The refrain for codifying the ruling extended to another question during last month’s debate when candidates were asked whether they would want to add justices to the Supreme Court in the case of Roe v. Wade being overturned during their time in the Oval Office.
“I would not get into court packing. We add three justices. Next time around, we lose control, they add three justices. We begin to lose any credibility the court has at all,” Biden said in his response.
South Bend, Indiana, Mayor Pete Buttigieg, who has discussed expanding the number of justices on the bench, countered that the addition of justices didn’t have to be partisan.
“The idea that women’s reproductive freedom is an American right. What I’m talking about is reforms that will depoliticize the court,” Buttigieg said. “We cannot go on like this, where every single time there is a vacancy, we have this apocalyptic, ideological firefight over what to do next.
Sen. Elizabeth Warren of Massachusetts said “there are many different ways” to make reforms while indicating she was open to adding justices to the bench. However, Warren added there should be room for congressional involvement in passing legislation.
“We should not leave this to the Supreme Court,” she said. “We should do it through democracy because we can.”
Sen. Bernie Sanders of Vermont was not specifically asked to weigh in on this question, but has voiced opposition to packing the Supreme Court in the past.
“My worry is that the next time the Republicans are in power, they will do the same thing, so I think that is not the ultimate solution,” Sanders said at the “We the People” Summit in April.
Sanders added, “What I do think may make sense is if not term limits, then rotating judges to the appeals court, as well.”

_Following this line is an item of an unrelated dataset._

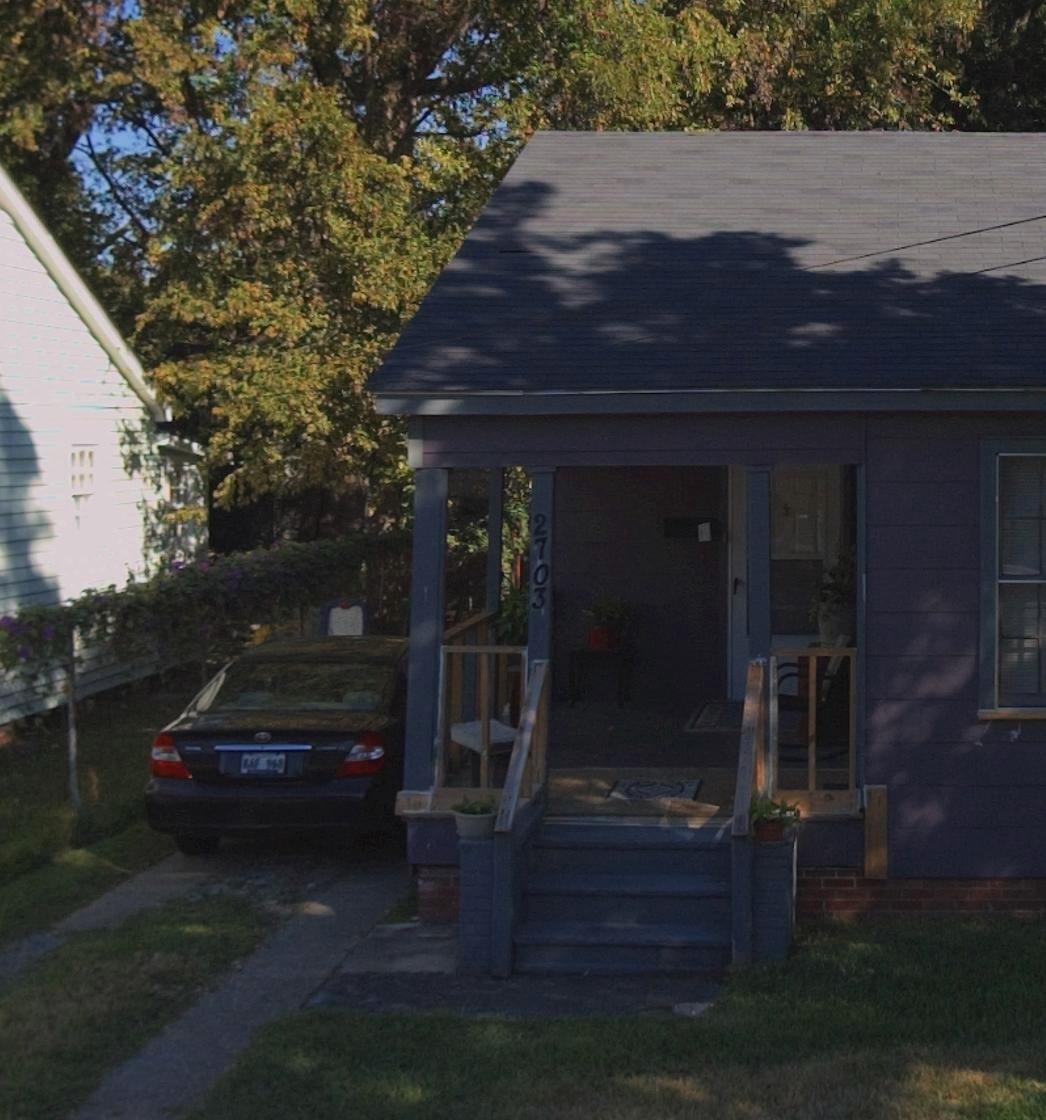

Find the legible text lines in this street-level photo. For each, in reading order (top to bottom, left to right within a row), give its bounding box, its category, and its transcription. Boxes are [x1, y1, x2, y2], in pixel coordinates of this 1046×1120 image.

On Monday, the Democratic Attorneys General Association announced it would only endorse candidates who “who support the right to access abortion and publicly commit to protecting reproductive rights.” The group is the first national party committee to put such a litmus test on candidates. The move was applauded by Alexis McGill Johnson, acting president and CEO of the Planned Parenthood Action Fund.
With just over two months left until the first ballots of the Democratic primary season are cast, polling shows support for legal abortion is at its highest point since 1995. Sixty percent of Americans say abortion should be legal in all or most cases, according to ABC News/Washington Post polling.
Even so, Kirsten Day, executive director of the anti-abortion group Democrats for Life of America, told ABC News this week, “Republicans are going one way, and Democrats are going the other, and there’s just all this middle ground that’s left out [and] doesn’t like either extreme.”
According to Day, the requirement of a pro-abortion litmus test on Democratic candidates threatens the party’s ability to win over southern voters and points to the recent Louisiana gubernatorial election as proof.
“John Bel Edwards is the only Democratic governor in the south, and he prides himself on his pro-life position, he didn’t run from it,” Day said.
While Day’s prediction remains to be determined, when it comes to abortion laws in Georgia and across the country, Young of the ACLU remains optimistic.
“I’m not one of those who believes that the Supreme Court would overrule Roe v. Wade,” Young insists. “There is nothing in the facts of these cases that would justify that kind of disruption.”